**WRITTEN TASK**. Locate every line in the entries that contains the string "không" and copy each of those lines verbatim.

-*-

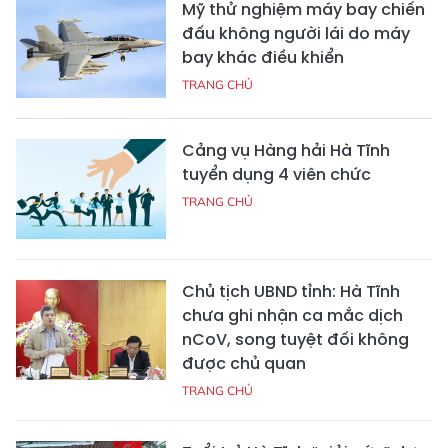
Mỹ thử nghiệm máy bay chiến
đấu không người lái do máy
bay khác điều khiển
TRANG CHỦ
Cảng vụ Hàng hải Hà Tĩnh
tuyển dụng 4 viên chức
TRANG CHỦ
Chủ tịch UBND tỉnh: Hà Tĩnh
chưa ghi nhận ca mắc dịch
nCoV, song tuyệt đối không
được chủ quan
TRANG CHỦ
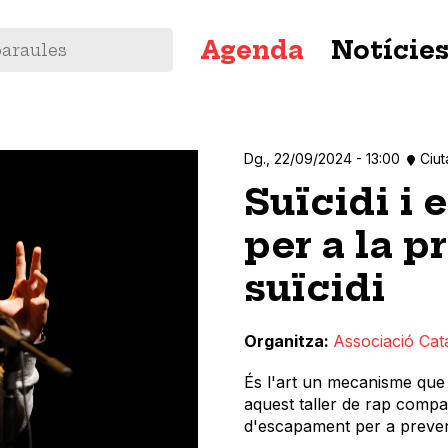
Navegació
Agenda
Notície
principal
Dg., 22/09/2024 - 13:00
Ciut
Suïcidi i 
per a la p
suïcidi
Organitza
Associació Cat
És l'art un mecanisme que
aquest taller de rap compa
d'escapament per a prevenir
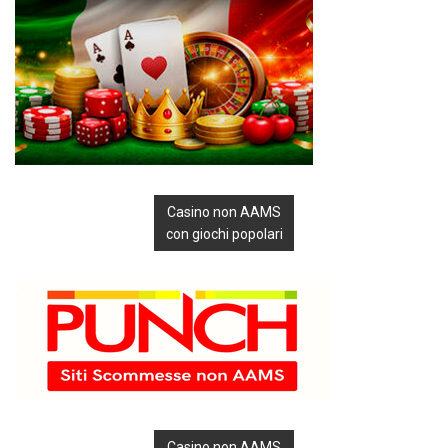
Casino non AAMS
con giochi popolari
Casino non AAMS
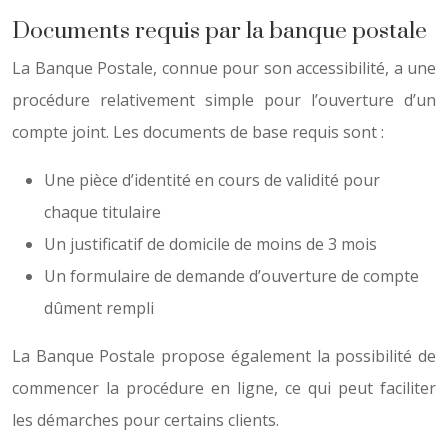
Documents requis par la banque postale
La Banque Postale, connue pour son accessibilité, a une
procédure relativement simple pour l’ouverture d’un
compte joint. Les documents de base requis sont :
Une pièce d’identité en cours de validité pour
chaque titulaire
Un justificatif de domicile de moins de 3 mois
Un formulaire de demande d’ouverture de compte
dûment rempli
La Banque Postale propose également la possibilité de
commencer la procédure en ligne, ce qui peut faciliter
les démarches pour certains clients.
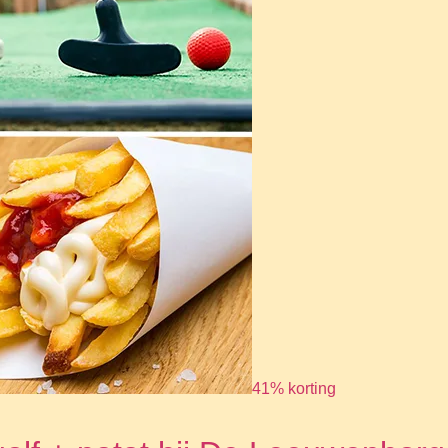
41% korting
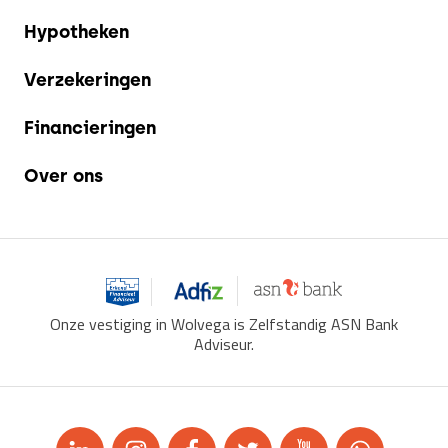
Hypotheken
Verzekeringen
Financieringen
Over ons
Onze vestiging in Wolvega is Zelfstandig ASN Bank
Adviseur.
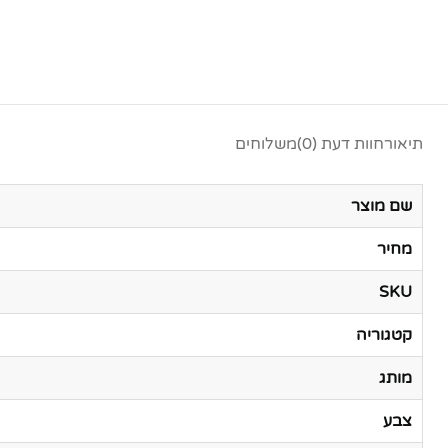
תיאור
חוות דעת (0)
משלוחים
שם מוצר
מחיר
SKU
קטגוריה
מותג
צבע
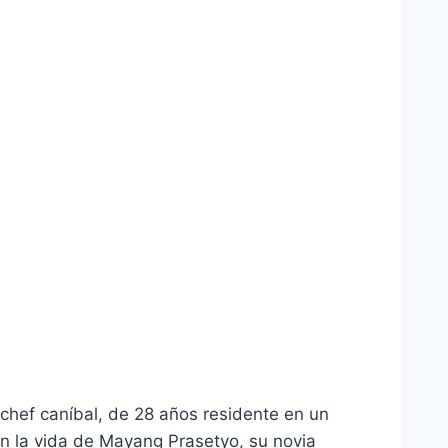
chef caníbal, de 28 años residente en un
n la vida de Mayang Prasetyo, su novia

-*-

**ANSWER TO THIS PROBLEM**.
đấu không người lái do máy
nCoV, song tuyệt đối không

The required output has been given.